Optimisation : compacité bien ordonnée…
Cinq cent cinquante mille briques… Mazette ! Non, ce n'est pas le coût de la nouvelle maroquinerie-sellerie Hermès du Val-de-Reuil (Eure), vingt-deuxième manufacture de la marque en France - imaginée par l'architecte Lina Ghotmeh -, mais bel bien le nombre de modules en terre cuite mis en œuvre un à un pour la réaliser. Le site ? Une zone industrielle sans grâce où l'équipement vient néanmoins s'inscrire avec délicatesse : des arches en plein cintre ou en anse de panier - voire de sac à main - en écho aux vallons et coteaux environnants ; un parc arboré de trois hectares, dessiné par le paysagiste Erik Dhont avec, au cœur du dispositif, un bâtiment sur plan carré de 90 m de côté, allusion aux 90 cm du très chic carré de soie de la marque. « Nous avons travaillé à partir d'un cahier des charges très strict, souligne l'architecte. Il fallait notamment optimiser les déplacements des artisans entre les différentes entités du programme et donc compacter le bâtiment pour gagner en efficacité et en fluidité. »
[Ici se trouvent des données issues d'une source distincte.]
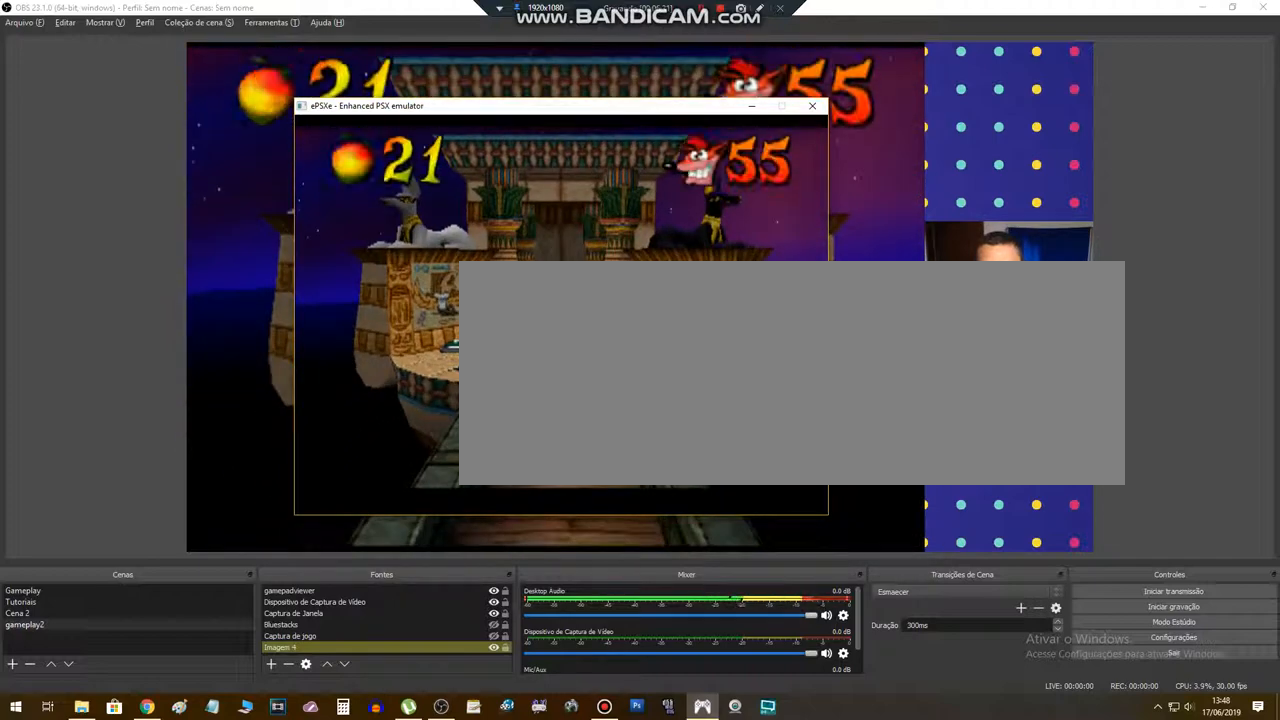
{"buttons": [], "left_stick": "center", "right_stick": "center", "events": [[67, "CROSS", "down"], [267, "CROSS", "up"], [333, "SQUARE", "down"], [433, "SQUARE", "up"]]}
Son et lumière. Les ateliers s'installent ainsi, sans espaces résiduels ni couloirs inutiles, autour d'une lumineuse « place de village » centrale qui distribue les locaux, « zones de coupe et zones de table », le stock de peaux - le Saint des saints - et autres bureaux. Le tout au service des 260 artisans qui y œuvrent. Un plan hyperrationnel qui n'exclut pas l'attention portée à l'ergonomie et au geste : « Chaque détail joue sur le confort, l'efficacité et l'aisance de l'artisan », fait valoir François-Pierre de Feydeau, directeur du pôle Normandie d'Hermès. Et notamment la maîtrise des ambiances - lumineuse et acoustique -indispensable au bon déroulé de la production. « Faire du beau dans du beau, mais aussi offrir un bien-être global », poursuit le directeur. Alors, « la lumière des peintres », naturelle et étale, entre à flots depuis les sheds de toiture tournés vers le nord. La lumière artificielle vient en complément pour permettre aux maroquiniers les plus expérimentés de « lire les peaux », en détecter les éventuels défauts et en optimiser la découpe. Le soin apporté au traitement acoustique dans les ateliers, d'ordinaire bruyants, autorise ici les opérateurs à être dispensés du port de protections auditives individuelles. Une bénédiction lorsqu'on sait que l'artisan règle aussi son travail « à l'oreille » tandis qu'il martèle une couture pour la faire mordre dans l'épaisseur du cuir.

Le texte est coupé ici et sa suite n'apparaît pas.